=== QUOTED TEXT ===

Will massive government intervention restore the health of the American property market? It’s not clear to me why the government needs to buy up all these mortgages. We talk of “keeping people in their homes”, but in what sense are they “their homes”? Many of these home “owners” obtained such ridiculous mortgages that they have minimal equity in them: Losing “their homes” is, in that sense, little more in cash terms than losing the security deposit on your rental apartment. Listening to all these proposed government interventions designed to stave off reality, I’d rather leave it to the market.

I think “restore the health” of the property market would be too strong. But as I’ve argued before it’s a mistake to think of a mass foreclosures situation as just an endless reiteration of what happens when one family gets foreclosed on and loses their home. If one house gets foreclosed on, the bank seizes the house and sells it off. Maybe they wind up losing something on the loan gone bad, but they don’t lose all that much and nobody else really notices that anything of interest has changed. But when you have a whole bunch of foreclosures in your area, you run the risk of a catastrophic drop in home values unless there’s for some reason a large net inflow of people into the area. If only one area was suffering mass foreclosures, then the very fact of the falling prices might be enough to induce a net inflow of people. But if a whole bunch of areas have a whole bunch of foreclosures, then you wind up with a lot of people losing their homes and a lot of empty, basically worthless homes.

This situation is bad for all homeowners. You don’t want to be in the position of looking to sell your home in Miami order to take that new job in San Jose at a time when Miami is littered with foreclosed-on homes that nobody wants to buy because, hey, only so many people want to move to Miami.

=== DATASET ENTRIES ===

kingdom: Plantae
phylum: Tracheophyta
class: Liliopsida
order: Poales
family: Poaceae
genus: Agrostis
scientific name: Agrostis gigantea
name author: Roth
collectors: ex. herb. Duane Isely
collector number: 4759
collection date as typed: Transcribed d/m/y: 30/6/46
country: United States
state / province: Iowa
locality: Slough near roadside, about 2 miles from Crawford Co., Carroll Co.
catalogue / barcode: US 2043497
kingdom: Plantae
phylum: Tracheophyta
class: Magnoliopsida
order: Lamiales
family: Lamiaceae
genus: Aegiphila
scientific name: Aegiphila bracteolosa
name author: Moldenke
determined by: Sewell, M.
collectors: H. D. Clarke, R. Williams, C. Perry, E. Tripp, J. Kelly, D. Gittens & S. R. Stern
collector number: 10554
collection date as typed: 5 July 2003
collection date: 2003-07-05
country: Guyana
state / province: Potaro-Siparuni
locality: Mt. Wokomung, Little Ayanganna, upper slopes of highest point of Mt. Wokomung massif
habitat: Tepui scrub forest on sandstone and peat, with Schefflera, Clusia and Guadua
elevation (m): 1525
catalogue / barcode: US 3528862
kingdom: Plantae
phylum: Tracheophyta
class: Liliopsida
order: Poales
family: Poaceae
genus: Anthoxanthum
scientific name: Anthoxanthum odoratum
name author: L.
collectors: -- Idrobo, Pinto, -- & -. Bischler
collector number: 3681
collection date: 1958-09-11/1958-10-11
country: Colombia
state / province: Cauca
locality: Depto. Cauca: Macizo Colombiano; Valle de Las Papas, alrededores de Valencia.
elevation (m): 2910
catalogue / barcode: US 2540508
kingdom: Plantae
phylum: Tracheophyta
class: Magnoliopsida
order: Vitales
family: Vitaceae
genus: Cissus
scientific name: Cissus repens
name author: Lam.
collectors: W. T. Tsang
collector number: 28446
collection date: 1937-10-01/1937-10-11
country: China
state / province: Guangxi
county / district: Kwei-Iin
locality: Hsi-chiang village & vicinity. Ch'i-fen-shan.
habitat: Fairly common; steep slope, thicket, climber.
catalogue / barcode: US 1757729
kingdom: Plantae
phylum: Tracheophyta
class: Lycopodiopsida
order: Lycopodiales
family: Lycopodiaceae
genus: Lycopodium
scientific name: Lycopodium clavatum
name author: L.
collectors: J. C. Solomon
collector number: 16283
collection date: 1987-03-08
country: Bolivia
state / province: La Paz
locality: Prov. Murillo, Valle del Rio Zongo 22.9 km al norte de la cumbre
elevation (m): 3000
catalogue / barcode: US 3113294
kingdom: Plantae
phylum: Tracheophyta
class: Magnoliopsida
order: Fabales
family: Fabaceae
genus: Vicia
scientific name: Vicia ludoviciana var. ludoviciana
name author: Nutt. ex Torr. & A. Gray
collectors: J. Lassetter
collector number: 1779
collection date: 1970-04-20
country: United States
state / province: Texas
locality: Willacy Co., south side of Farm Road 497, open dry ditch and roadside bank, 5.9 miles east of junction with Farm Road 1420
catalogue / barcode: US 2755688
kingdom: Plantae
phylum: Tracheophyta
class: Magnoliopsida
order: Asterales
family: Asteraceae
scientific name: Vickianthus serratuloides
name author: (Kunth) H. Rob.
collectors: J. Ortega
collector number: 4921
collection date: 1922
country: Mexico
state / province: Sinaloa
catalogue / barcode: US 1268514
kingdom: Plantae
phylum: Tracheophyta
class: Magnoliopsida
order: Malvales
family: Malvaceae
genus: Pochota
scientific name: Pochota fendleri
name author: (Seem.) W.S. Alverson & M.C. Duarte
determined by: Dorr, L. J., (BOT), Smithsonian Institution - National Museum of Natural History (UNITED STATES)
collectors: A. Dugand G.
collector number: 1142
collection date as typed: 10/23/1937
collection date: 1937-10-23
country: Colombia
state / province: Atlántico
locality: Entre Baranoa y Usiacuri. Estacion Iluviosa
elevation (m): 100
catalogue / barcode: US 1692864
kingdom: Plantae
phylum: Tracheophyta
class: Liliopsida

===

WRITTEN EXERCISE — Copy the text on the housing market from "Will massive government" to "to the market.", swapping "mortgages" for "home loans" wherever it occurs.

THE RESULT —
Will massive government intervention restore the health of the American property market? It’s not clear to me why the government needs to buy up all these home loans. We talk of “keeping people in their homes”, but in what sense are they “their homes”? Many of these home “owners” obtained such ridiculous home loans that they have minimal equity in them: Losing “their homes” is, in that sense, little more in cash terms than losing the security deposit on your rental apartment. Listening to all these proposed government interventions designed to stave off reality, I’d rather leave it to the market.